Mr. Speaker, Motion No. 2 was put forward by the Reform Party and adds a few lines after line 34 on page 3 of the bill:
“(6.1) A report that is tabled in each House of Parliament under subsection (6), shall, on the day it is tabled or if the House is not sitting on that day, on the day that the House next sits, be referred by that House to a committee of that House that is designated or established by that House for the purpose of considering matters relating to justice”.
The amendment goes on with two other parts related to getting some accountability into the system.
Some years ago there was an attempt to roll back judicial salaries as part of the cost cutting measures of the government. The supreme court actually ruled that any attempt to roll back judicial salaries was an interference in the independence of the judiciary.
It is amazing that rolling back salaries is an interference in the independence of the judiciary but increasing its salaries is not. Is that not amusing, that one is an interference and one is not?

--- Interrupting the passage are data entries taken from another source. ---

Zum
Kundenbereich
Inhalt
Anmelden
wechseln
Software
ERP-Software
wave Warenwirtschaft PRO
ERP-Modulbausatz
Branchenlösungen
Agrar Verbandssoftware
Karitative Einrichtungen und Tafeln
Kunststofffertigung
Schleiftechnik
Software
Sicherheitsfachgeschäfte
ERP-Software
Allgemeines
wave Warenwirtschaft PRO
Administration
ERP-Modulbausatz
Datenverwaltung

The court ruled that the government had to set up a commission to set judicial salaries. It issued it as an order to the government. Theoretically the government does not actually have to obey the order. It could say we are certainly not going to take orders from the judges. But if the government did not accept the position put forward by the supreme court, it would find itself in court. What a sort of rigmarolic circle we would get into then with the government trying to legislate itself out of court and the court trying to take the government to court and all from the starting point where the judges felt the government had no right to set their salaries.
Many of the examples my colleagues have given throughout the day indicate quite clearly that the general public is quite dissatisfied with what is happening at the judicial level in this country. The poll mentioned in July 1997 showed more than 50% of the population dissatisfied with the performance of judges. The examples I gave in my speech earlier today are just from the North Vancouver area over the past few months. They are decisions people were outraged to see, short sentences, failure of people to appear in court, no arrest warrants issued, simple instructions, please turn up next time.
Judges are acting as if they are running classrooms and not courts of law. This lack of confidence in judges has caused the opposition to look at this bill and ask what on earth is going on. Judges are telling us what to do while as the supreme level of justice in Canada we should be setting the rules. That is the reason for the number of motions being put forward to alter this bill. It is unfortunate that as usual the government will not accept any of them. It will overrule all of them. No matter how good the ideas might be, no matter how logical the arguments, it will use its voting power to overturn anything we propose.
We can get up and talk to the bill or speak in favour of any of the amendments here but we know in our hearts that none of them will pass. If nothing more, at least we can get the message out to the people of Canada that we are speaking on their behalf, that we are telling the government side and this place that people are dissatisfied with what is happening in this thing called the justice system which the average person is now calling the legal system and is not even respecting it anymore for what it should be. It is time we took action in this place to correct the problems. That is the main thrust and the main reason the opposition is taking a position of opposition to this legislation.